• _What this task involves_
Only those lines in the data below from the line containing "(SUI). Analysis was done to" through the line containing "procedures. The incidence of co-morbid condi", both included, should be restated word for word.

▽

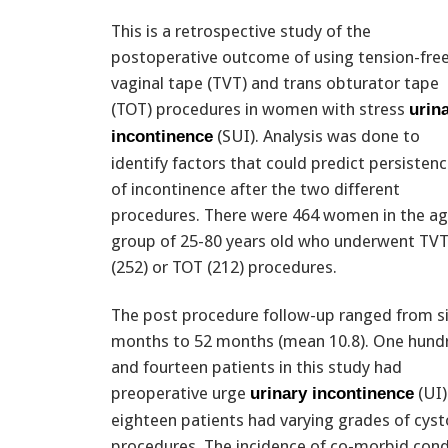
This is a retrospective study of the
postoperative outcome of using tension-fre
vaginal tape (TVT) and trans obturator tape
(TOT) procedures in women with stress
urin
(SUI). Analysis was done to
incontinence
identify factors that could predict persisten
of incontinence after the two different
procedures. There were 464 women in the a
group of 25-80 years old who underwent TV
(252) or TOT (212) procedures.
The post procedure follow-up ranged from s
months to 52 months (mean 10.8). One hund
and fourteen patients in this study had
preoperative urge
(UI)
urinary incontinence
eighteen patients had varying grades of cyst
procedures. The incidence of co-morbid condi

△
▽

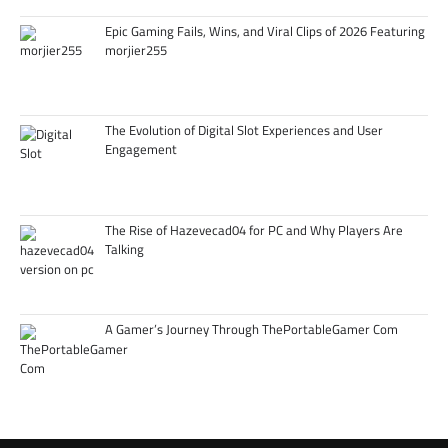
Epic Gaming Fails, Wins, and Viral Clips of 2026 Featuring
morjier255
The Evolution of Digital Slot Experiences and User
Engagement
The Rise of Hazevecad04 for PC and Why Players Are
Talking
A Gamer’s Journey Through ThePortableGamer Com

△

• _Exercise result_
(SUI). Analysis was done to
incontinence
identify factors that could predict persisten
of incontinence after the two different
procedures. There were 464 women in the a
group of 25-80 years old who underwent TV
(252) or TOT (212) procedures.
The post procedure follow-up ranged from s
months to 52 months (mean 10.8). One hund
and fourteen patients in this study had
preoperative urge
(UI)
urinary incontinence
eighteen patients had varying grades of cyst
procedures. The incidence of co-morbid condi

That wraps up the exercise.